El Salvador no tardó en copiar la celebración estadounidense, pero no en su edificante sentido original de agradecer por la vida, la familia y los amigos. Lo que ha llegado aquí es el lado comercial del asunto. Y es que somos expertos en copiar no lo que puede beneficiar a la sociedad, sino lo que genera lucro a un grupo reducido. Somos expertos en imitar, como buenos principiantes, costumbres extranjeras, pero no las mejores. Las grandes empresas salvadoreñas nos hacen creer que la Semana Santa es la fiesta del verano, en la que por supuesto hay que comprar los productos alusivos. Ensalzan comercialmente el Día de las Brujas, que muchos celebran sin saber el sentido de la fecha. Venden la Navidad como un tiempo de compra compulsiva que no tiene sentido sin nieve y renos.
Ciertamente, la reducción de precios en algunos productos puede beneficiar a las familias que tienen para gastar extra. Pero más allá de ese hipotético beneficio puntual y muy restringido, el problema es que a todas esas fechas se les ha extirpado su sentido original y benigno para fomentar el consumismo; es decir, la compra desenfrenada de productos que realmente no necesitamos. No en vano el informe de 2011 del PNUD ubicaba a El Salvador como el tercer país más consumista del mundo, solo después de Lesoto y Liberia, dos países africanos pobres como el nuestro.
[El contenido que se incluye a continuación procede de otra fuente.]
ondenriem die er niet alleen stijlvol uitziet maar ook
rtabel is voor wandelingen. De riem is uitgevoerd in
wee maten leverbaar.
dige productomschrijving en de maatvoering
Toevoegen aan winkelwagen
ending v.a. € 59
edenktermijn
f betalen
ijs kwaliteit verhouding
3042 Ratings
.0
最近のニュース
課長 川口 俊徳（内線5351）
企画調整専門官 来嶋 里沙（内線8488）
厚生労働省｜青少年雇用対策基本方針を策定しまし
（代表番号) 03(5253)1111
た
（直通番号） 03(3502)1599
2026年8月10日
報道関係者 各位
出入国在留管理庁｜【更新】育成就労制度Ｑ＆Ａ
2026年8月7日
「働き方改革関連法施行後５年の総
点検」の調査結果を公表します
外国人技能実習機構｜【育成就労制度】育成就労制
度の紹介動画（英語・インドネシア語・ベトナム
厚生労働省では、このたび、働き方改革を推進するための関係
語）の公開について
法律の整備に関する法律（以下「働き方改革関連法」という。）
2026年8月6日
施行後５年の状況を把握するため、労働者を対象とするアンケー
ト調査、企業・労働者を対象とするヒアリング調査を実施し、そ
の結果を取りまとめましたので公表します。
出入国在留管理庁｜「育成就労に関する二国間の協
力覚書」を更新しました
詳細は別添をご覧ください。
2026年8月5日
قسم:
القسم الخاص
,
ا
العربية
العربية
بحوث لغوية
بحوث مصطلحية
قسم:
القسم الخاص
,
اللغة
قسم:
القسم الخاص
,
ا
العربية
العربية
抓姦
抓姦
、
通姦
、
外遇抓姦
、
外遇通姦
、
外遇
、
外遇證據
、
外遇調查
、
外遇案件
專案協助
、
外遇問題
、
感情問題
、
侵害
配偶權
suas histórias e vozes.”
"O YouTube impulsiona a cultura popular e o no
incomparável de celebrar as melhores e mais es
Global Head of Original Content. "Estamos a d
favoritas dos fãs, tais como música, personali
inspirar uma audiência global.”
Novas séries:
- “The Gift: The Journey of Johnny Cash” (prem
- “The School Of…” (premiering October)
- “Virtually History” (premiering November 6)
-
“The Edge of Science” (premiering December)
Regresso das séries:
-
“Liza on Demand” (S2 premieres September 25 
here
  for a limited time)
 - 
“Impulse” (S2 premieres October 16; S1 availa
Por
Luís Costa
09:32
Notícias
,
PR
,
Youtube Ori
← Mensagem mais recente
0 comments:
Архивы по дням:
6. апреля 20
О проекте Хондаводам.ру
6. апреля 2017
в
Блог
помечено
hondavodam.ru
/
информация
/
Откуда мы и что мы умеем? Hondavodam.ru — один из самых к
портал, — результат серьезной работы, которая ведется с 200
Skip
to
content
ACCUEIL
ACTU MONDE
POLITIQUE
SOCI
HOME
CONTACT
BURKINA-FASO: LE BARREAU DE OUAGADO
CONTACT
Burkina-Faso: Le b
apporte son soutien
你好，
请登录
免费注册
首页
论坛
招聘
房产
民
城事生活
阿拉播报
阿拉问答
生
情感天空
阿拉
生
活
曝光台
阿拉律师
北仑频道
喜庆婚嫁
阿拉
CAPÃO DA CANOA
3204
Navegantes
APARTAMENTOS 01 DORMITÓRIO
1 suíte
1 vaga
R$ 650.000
Mucho se habla desde la gran empresa privada de que el principal problema de El Salvador es la escasa productividad nacional; sin embargo, los empresarios son los primeros en fomentar el consumismo sin reparos, postergando la producción. En el país pasamos de un modelo capitalista de sustitución de importaciones a un modelo principalmente consumista y exportador de mano de obra barata. De acuerdo al PNUD, por cada 100 dólares que se producen en el país, se consumen 102.4. En otras palabras, gastamos más de lo que producimos y eso, en gran medida, es causado por el impulso consumista que dan las remesas. Los modelos económicos aplicados nunca han tenido a la población como fin último, sino que se han centrado en el crecimiento económico. El Salvador no podrá salir adelante si se continúa con el actual modelo que ha generado pobreza, exclusión y desigualdad. Necesitamos uno que tenga en su centro el bienestar de las personas y que promueva el ahorro y la producción.
Probablemente muchos sientan que el black Friday los beneficia, aunque les signifique hipotecar el aguinaldo de diciembre y hacer malabares para pagar las cuentas en enero. Esto es parte del mismo paquete que induce maliciosamente a consumir, a desear el último modelo de teléfono o la tablet más reciente, a cambiar electrodomésticos, aunque los que tienen en casa aún funcionen. Para ellos, las grandes filas y aglomeraciones en los centros comerciales valen la pena, porque en teoría consiguen productos a menor precio. Pero, en el fondo, se convierten en feligreses de la nueva religión pagana, el consumismo, cuyo culto desaforado lleva a que El Salvador no levante cabeza.